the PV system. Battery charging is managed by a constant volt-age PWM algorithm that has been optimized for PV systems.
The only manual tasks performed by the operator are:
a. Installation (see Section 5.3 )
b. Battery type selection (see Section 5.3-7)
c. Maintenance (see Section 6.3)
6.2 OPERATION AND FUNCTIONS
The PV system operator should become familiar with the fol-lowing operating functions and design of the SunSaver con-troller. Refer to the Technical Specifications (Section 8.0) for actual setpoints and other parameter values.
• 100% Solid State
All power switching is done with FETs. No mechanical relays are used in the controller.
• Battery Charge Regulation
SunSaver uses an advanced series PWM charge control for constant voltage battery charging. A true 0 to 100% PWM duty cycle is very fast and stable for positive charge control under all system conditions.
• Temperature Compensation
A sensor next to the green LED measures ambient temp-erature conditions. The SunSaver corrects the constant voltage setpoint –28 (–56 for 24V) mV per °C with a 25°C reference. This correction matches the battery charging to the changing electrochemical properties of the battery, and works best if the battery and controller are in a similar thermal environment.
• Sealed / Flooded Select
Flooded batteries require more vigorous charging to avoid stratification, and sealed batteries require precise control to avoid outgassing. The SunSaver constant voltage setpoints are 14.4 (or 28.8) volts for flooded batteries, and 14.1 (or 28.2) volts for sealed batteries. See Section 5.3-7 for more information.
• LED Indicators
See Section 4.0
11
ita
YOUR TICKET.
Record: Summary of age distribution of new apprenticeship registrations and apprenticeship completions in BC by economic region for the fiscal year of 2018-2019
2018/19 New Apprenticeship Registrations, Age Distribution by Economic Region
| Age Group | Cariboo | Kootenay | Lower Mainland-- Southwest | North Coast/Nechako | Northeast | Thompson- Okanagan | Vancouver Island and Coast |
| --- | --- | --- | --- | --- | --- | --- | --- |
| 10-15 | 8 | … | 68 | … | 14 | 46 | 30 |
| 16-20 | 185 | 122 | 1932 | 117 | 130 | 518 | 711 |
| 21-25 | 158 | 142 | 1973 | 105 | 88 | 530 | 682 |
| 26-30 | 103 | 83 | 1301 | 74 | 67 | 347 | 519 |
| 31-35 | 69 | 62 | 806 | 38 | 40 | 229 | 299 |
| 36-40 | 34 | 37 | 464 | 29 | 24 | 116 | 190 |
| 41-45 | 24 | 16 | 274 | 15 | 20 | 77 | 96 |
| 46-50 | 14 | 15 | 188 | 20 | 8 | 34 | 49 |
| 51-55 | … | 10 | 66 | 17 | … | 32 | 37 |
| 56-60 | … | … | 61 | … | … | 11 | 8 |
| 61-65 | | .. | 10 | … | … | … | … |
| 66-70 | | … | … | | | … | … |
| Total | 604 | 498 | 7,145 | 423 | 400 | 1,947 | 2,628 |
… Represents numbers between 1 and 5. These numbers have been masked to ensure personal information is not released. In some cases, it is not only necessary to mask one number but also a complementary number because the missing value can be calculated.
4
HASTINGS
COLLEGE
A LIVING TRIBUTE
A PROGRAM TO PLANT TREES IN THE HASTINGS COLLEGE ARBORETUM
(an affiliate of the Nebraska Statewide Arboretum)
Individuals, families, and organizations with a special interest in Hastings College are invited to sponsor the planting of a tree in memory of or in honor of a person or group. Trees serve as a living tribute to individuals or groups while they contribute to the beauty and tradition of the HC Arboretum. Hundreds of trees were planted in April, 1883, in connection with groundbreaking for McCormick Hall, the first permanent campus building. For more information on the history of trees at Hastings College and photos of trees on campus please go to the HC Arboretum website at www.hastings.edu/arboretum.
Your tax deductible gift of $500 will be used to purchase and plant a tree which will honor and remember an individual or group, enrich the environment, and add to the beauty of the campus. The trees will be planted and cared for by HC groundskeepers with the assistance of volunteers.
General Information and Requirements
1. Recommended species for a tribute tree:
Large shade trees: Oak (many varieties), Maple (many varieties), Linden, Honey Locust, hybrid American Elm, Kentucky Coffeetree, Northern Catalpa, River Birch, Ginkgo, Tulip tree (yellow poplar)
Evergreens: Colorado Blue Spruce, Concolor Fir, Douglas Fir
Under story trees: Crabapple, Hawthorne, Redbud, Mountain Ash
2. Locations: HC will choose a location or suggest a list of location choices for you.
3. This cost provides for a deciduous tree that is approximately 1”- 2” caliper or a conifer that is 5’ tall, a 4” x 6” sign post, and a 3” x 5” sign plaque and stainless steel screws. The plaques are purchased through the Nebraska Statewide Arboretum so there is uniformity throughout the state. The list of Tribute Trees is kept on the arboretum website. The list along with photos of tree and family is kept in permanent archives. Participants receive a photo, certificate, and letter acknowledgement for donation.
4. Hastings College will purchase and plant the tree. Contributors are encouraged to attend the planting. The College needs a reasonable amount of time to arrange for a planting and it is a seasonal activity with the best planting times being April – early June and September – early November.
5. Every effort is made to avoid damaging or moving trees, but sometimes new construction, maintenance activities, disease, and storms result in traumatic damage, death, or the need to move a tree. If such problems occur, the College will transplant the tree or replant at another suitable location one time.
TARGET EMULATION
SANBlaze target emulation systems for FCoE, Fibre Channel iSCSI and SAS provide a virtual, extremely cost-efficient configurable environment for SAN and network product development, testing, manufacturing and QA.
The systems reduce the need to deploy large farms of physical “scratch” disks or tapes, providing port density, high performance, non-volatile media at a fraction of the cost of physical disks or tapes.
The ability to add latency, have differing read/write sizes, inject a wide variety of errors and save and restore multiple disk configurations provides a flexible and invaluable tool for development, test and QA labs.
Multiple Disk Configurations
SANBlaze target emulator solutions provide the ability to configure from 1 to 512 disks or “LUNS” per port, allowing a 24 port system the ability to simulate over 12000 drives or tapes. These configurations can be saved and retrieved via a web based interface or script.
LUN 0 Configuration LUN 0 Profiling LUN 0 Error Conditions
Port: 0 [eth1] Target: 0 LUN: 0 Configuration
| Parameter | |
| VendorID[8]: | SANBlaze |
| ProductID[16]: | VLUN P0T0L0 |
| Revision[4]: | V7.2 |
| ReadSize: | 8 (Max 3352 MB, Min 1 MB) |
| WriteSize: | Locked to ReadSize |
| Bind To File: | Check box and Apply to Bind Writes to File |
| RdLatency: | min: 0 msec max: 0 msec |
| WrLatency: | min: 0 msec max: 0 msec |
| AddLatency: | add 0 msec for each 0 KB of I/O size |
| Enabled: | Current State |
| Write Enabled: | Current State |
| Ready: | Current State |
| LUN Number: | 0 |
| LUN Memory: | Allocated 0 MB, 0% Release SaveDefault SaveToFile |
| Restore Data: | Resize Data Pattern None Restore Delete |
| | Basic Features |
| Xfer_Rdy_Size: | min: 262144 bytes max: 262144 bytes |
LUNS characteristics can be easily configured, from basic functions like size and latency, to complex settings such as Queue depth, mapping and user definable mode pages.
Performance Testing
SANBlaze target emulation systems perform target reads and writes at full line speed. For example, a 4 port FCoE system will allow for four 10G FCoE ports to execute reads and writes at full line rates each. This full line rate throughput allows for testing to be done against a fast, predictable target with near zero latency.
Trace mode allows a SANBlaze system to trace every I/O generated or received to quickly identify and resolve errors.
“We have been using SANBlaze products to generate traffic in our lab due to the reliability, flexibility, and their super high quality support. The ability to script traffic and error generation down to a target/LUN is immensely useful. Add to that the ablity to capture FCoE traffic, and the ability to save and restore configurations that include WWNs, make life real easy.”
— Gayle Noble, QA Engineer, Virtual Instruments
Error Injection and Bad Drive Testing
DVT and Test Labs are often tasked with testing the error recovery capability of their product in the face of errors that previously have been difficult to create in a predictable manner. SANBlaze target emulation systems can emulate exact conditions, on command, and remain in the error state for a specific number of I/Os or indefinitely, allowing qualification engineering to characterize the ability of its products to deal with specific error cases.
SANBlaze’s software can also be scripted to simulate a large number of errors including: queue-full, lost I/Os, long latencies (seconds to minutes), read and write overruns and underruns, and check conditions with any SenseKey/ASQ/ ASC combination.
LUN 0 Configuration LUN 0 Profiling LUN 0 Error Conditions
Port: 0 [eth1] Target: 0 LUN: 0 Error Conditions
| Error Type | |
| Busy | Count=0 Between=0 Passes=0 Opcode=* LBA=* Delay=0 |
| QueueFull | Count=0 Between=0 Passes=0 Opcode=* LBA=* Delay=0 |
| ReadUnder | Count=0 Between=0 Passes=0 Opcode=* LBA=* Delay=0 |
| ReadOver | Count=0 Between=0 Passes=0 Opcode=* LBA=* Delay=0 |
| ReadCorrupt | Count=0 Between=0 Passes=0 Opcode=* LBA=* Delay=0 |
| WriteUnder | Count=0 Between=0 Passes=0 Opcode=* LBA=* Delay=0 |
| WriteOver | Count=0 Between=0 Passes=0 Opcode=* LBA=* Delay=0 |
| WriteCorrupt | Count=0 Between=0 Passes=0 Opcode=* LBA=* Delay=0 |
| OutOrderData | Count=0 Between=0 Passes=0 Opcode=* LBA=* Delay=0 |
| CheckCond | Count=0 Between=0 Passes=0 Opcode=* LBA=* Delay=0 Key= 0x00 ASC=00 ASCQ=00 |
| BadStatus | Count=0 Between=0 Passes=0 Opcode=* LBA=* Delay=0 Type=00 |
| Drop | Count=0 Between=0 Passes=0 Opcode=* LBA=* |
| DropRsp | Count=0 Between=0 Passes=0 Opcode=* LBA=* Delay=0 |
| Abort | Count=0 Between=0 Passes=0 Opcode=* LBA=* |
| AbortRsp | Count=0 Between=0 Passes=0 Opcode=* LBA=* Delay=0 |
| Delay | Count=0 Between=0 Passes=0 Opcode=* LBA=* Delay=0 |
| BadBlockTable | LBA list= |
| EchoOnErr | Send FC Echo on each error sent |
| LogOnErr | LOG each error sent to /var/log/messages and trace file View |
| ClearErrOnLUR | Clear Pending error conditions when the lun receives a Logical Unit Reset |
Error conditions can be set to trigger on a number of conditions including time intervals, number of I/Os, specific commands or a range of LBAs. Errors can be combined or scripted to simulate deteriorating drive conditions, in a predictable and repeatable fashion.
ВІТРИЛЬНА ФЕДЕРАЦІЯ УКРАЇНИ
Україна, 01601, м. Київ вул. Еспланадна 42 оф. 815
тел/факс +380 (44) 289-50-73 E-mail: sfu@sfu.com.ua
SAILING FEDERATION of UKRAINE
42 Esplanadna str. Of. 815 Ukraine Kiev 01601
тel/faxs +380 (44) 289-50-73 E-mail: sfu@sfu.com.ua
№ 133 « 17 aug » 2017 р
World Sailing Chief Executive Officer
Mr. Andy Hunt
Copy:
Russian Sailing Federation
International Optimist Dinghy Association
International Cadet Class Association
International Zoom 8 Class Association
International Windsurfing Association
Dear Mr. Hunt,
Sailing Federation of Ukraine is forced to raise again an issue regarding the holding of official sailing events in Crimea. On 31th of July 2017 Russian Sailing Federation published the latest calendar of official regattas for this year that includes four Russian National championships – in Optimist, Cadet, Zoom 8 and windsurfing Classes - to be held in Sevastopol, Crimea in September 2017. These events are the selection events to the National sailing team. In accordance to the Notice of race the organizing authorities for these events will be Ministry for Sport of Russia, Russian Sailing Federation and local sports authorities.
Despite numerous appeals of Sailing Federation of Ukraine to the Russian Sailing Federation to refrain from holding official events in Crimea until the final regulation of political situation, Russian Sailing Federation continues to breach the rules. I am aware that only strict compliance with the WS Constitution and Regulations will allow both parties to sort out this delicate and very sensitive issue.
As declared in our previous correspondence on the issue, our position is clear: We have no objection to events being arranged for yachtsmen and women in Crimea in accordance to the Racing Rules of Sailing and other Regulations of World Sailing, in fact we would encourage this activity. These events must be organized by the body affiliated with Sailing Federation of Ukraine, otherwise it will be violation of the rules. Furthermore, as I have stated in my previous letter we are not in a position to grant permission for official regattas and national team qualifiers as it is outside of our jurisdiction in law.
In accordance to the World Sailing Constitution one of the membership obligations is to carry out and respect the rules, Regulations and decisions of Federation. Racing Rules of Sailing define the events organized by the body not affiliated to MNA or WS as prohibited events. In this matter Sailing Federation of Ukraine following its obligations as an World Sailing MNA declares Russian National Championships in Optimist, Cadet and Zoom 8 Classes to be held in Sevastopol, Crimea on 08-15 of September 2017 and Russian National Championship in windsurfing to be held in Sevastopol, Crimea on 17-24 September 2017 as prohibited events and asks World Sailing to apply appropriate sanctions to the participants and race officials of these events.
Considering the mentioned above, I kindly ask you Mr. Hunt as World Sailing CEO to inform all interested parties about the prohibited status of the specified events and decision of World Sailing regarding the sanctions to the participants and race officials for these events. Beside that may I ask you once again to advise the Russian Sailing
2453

+-------+

_Work to complete_:
Your answer should consist only of the lines from the one with "Considering the mentioned" through the end of the data above, reproduced exactly.

_Problem solution_:
Considering the mentioned above, I kindly ask you Mr. Hunt as World Sailing CEO to inform all interested parties about the prohibited status of the specified events and decision of World Sailing regarding the sanctions to the participants and race officials for these events. Beside that may I ask you once again to advise the Russian Sailing
2453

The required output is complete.